The specimen can be released after thorough preparation of the pancreatic tail. It includes lymphadenectomy and mobilization of the spleen, using the Fenestrated Bipolar Forceps (R2) and Vessel Sealer Extend (R4) instruments. The specimen is transferred into a retrieval bag and recovered using an extended incision at position A1.

B6: Drains and closure

As an institutional standard, we place drains through trocar incisions, which scan the regions around the resection margin and the Koller's Pouch (R4 position). Integral planes of retrieval incision and trocar wounds are sutured to close them.

Outcome parameters using optimized operating procedures

In the recent series of robotic-assisted pancreatectomies at our center, we were able to report good outcome parameters, after having implemented novel concepts, such as the “One Fits All” principle and “Reversed 6-to-6 Approach” [4]. Of particular relevance in the evaluation of this novel approach are the parameters, such as mean procedure time, in-hospital stay, complication rates and oncologic outcomes (Table 2). Like other large international centers, we present similar positive outcome parameters, while offering a standardized approach, feasible for majority of patients. There is also a measurable reduction in operating time compared to other centers, likely due to our steep learning curve (Fig. 4). Altogether, this indicates successful process optimization through standardization.

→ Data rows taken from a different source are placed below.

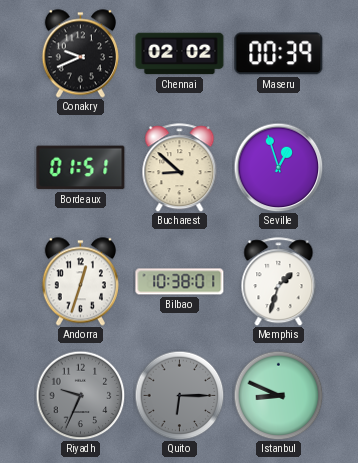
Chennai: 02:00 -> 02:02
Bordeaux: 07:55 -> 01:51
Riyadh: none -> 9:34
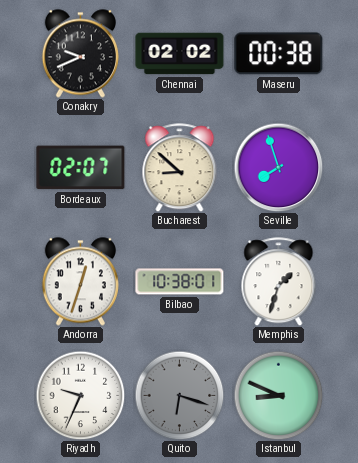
Maseru: 00:39 -> 00:38
Bordeaux: 01:51 -> 02:07
Seville: 12:57 -> 7:57
Riyadh dial: grey -> white
Quito: 6:15 -> 6:18
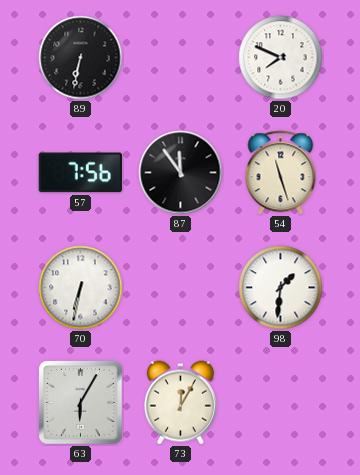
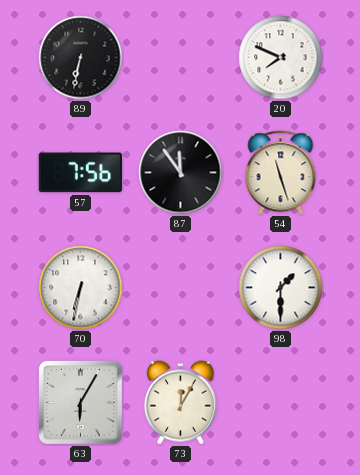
98: 1:31 -> 1:30
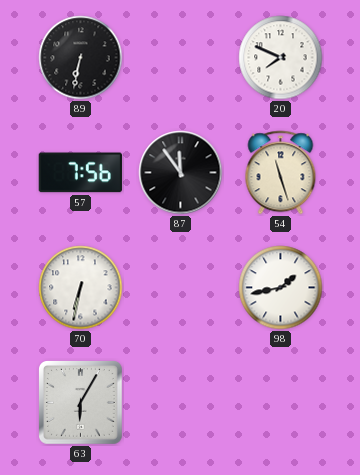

Table 2 Clinical outcome parameters: main outcome parameters after robotic pancreaticoduodenectomy from various international centers were derived from published reports
Fig. 4
figure 4

Institutional learning curve: regression analysis of operating time over the course of 54 RPDs as a result of process optimization. Overall, we were able to halve procedure time over the course of our first series, reflecting a particularly steep learning curve

Conclusion

The rising popularity in the health care setting as well as intense marketing of robotic-assisted techniques warrants its broader application and distribution, particularly expected in pancreatic surgery. While the implementation of novel techniques is indispensable for innovation in the surgical field, it sometimes involves unforeseeable risks. Important studies from centers that have already established large programs for robotic-assisted pancreatic surgery have indicated that good performance and major benefits are only achieved after a long learning curve [6, 7]. At this point, professional training centers have been implemented to train international surgeons in conducting safe robotic-assisted pancreatic procedures [13]. They facilitate the acquisition of proficient skills at the robotic console, prior to their application on patients. However, they are not able to provide immediate surgical guidance on step-by-step operating procedures, necessary to acquire consistent outcome parameters in complex surgical settings. In this manuscript, we emphasize and were able to show that institutional process optimization and standardization, may shorten such learning curves. For this reason, we strongly propose to broadly implement standard operating procedures, which may facilitate intra- and inter-institutional process optimization as well as providing guidance for novel centers to establish a robust, time efficient- and safe robotic-assisted pancreatic surgical program.

Considering the continuous development of this technology, such recommendations need to be regularly discussed and re-evaluated to establish national and international consensus.